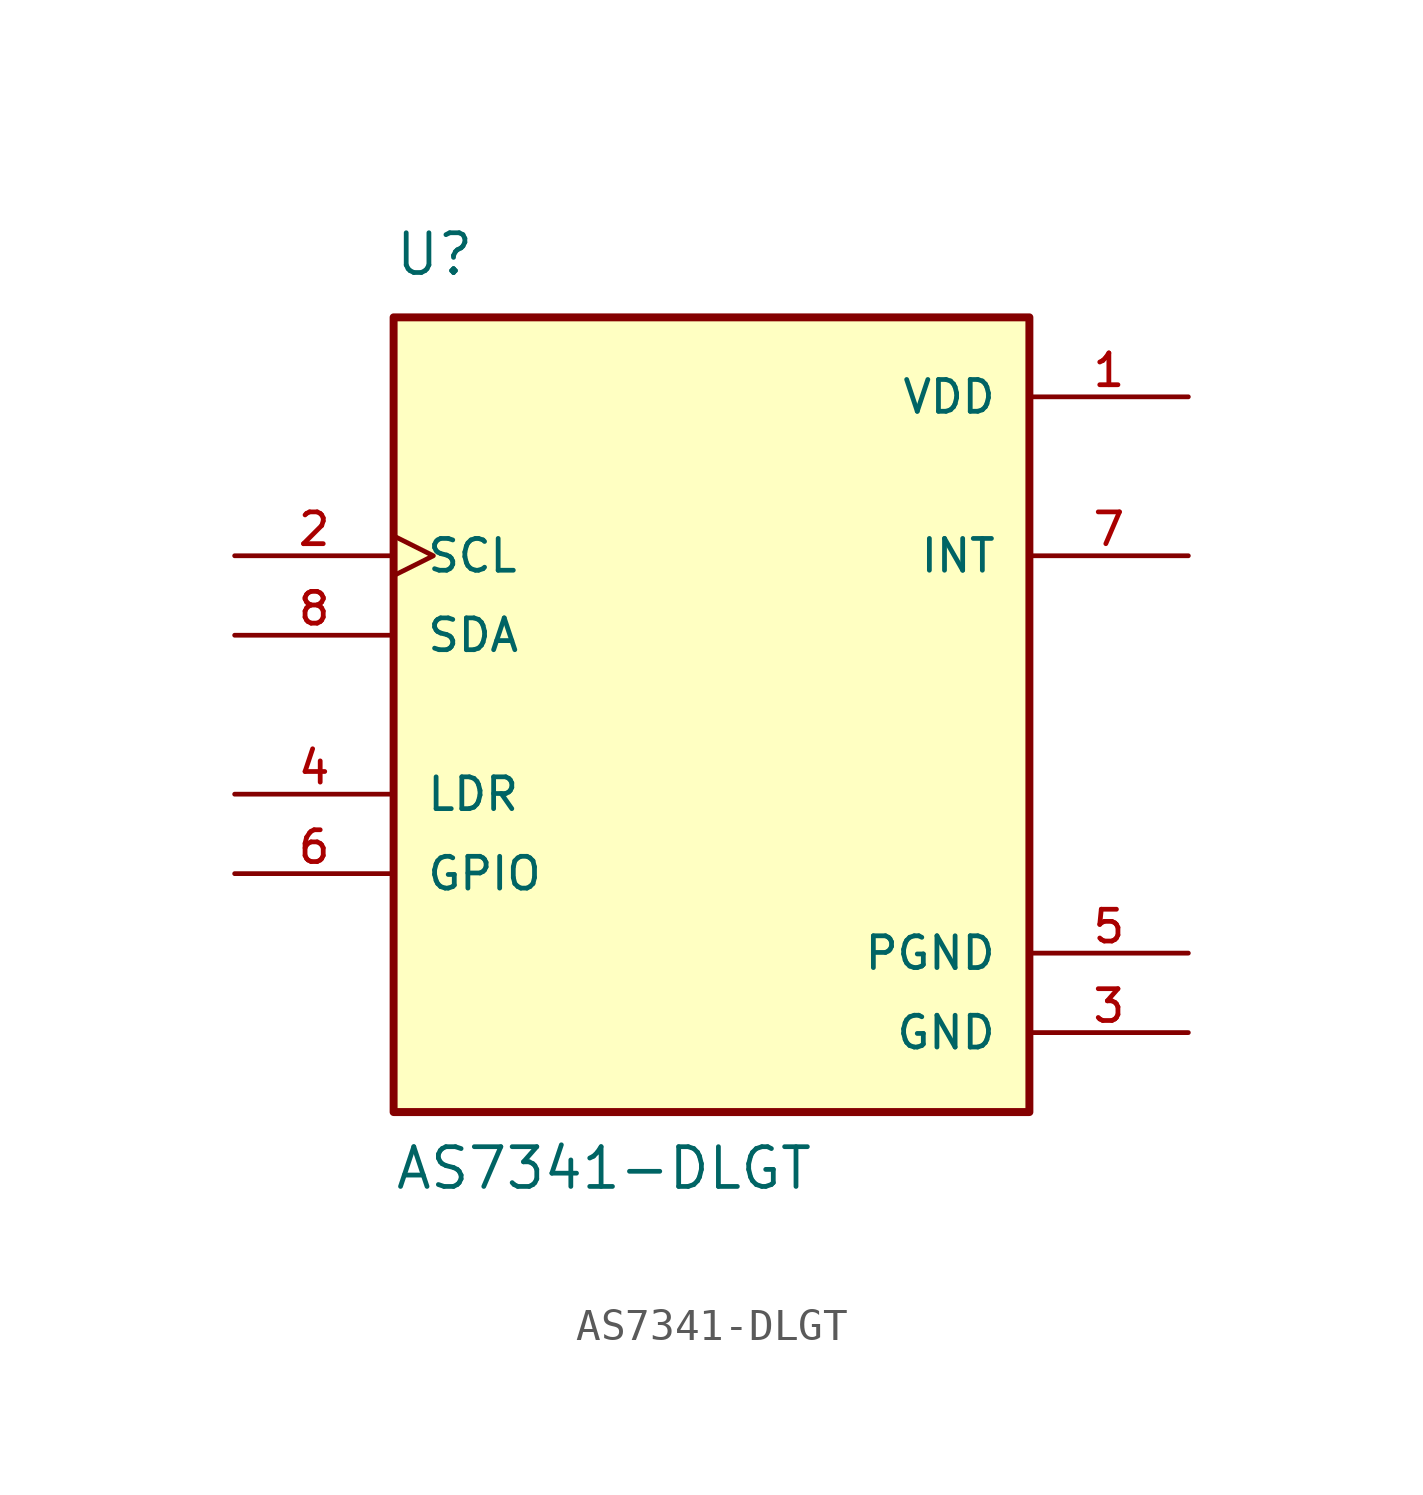
<source format=kicad_sym>
(kicad_symbol_lib
  (version 20211014)
  (generator kicad_symbol_editor)
  (symbol "AS7341-DLGT"
    (pin_names
      (offset 1.016))
    (property "Reference" "U"
      (at -10.16 13.97 0)
      (effects (font (size 1.27 1.27)) (justify left bottom)))
    (property "Value" "AS7341-DLGT"
      (at -10.16 -15.24 0)
      (effects (font (size 1.27 1.27)) (justify left bottom)))
    (property "ki_locked" ""
      (at 0 0 0)
      (effects (font (size 1.27 1.27))))
    (symbol "AS7341-DLGT_0_0"
      (rectangle (start -10.16 -12.7) (end 10.16 12.7) (stroke (width 0.254) (type default) (color 0 0 0 0)) (fill (type background)))
      (pin power_in line (at 15.24 10.16 180) (length 5.08) (name "VDD" (effects (font (size 1.016 1.016)))) (number "1" (effects (font (size 1.016 1.016)))))
      (pin input clock (at -15.24 5.08 0) (length 5.08) (name "SCL" (effects (font (size 1.016 1.016)))) (number "2" (effects (font (size 1.016 1.016)))))
      (pin power_in line (at 15.24 -10.16 180) (length 5.08) (name "GND" (effects (font (size 1.016 1.016)))) (number "3" (effects (font (size 1.016 1.016)))))
      (pin input line (at -15.24 -2.54 0) (length 5.08) (name "LDR" (effects (font (size 1.016 1.016)))) (number "4" (effects (font (size 1.016 1.016)))))
      (pin power_in line (at 15.24 -7.62 180) (length 5.08) (name "PGND" (effects (font (size 1.016 1.016)))) (number "5" (effects (font (size 1.016 1.016)))))
      (pin bidirectional line (at -15.24 -5.08 0) (length 5.08) (name "GPIO" (effects (font (size 1.016 1.016)))) (number "6" (effects (font (size 1.016 1.016)))))
      (pin output line (at 15.24 5.08 180) (length 5.08) (name "INT" (effects (font (size 1.016 1.016)))) (number "7" (effects (font (size 1.016 1.016)))))
      (pin bidirectional line (at -15.24 2.54 0) (length 5.08) (name "SDA" (effects (font (size 1.016 1.016)))) (number "8" (effects (font (size 1.016 1.016))))))))
</source>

************

Problem statement
Return every entry word for word, minus the pictures.

Solution for this exercise
<source format=kicad_sym>
(kicad_symbol_lib
  (version 20211014)
  (generator kicad_symbol_editor)
  (symbol "AS7341-DLGT"
    (pin_names
      (offset 1.016))
    (property "Reference" "U"
      (at -10.16 13.97 0)
      (effects (font (size 1.27 1.27)) (justify left bottom)))
    (property "Value" "AS7341-DLGT"
      (at -10.16 -15.24 0)
      (effects (font (size 1.27 1.27)) (justify left bottom)))
    (property "ki_locked" ""
      (at 0 0 0)
      (effects (font (size 1.27 1.27))))
    (symbol "AS7341-DLGT_0_0"
      (rectangle (start -10.16 -12.7) (end 10.16 12.7) (stroke (width 0.254) (type default) (color 0 0 0 0)) (fill (type background)))
      (pin power_in line (at 15.24 10.16 180) (length 5.08) (name "VDD" (effects (font (size 1.016 1.016)))) (number "1" (effects (font (size 1.016 1.016)))))
      (pin input clock (at -15.24 5.08 0) (length 5.08) (name "SCL" (effects (font (size 1.016 1.016)))) (number "2" (effects (font (size 1.016 1.016)))))
      (pin power_in line (at 15.24 -10.16 180) (length 5.08) (name "GND" (effects (font (size 1.016 1.016)))) (number "3" (effects (font (size 1.016 1.016)))))
      (pin input line (at -15.24 -2.54 0) (length 5.08) (name "LDR" (effects (font (size 1.016 1.016)))) (number "4" (effects (font (size 1.016 1.016)))))
      (pin power_in line (at 15.24 -7.62 180) (length 5.08) (name "PGND" (effects (font (size 1.016 1.016)))) (number "5" (effects (font (size 1.016 1.016)))))
      (pin bidirectional line (at -15.24 -5.08 0) (length 5.08) (name "GPIO" (effects (font (size 1.016 1.016)))) (number "6" (effects (font (size 1.016 1.016)))))
      (pin output line (at 15.24 5.08 180) (length 5.08) (name "INT" (effects (font (size 1.016 1.016)))) (number "7" (effects (font (size 1.016 1.016)))))
      (pin bidirectional line (at -15.24 2.54 0) (length 5.08) (name "SDA" (effects (font (size 1.016 1.016)))) (number "8" (effects (font (size 1.016 1.016))))))))
</source>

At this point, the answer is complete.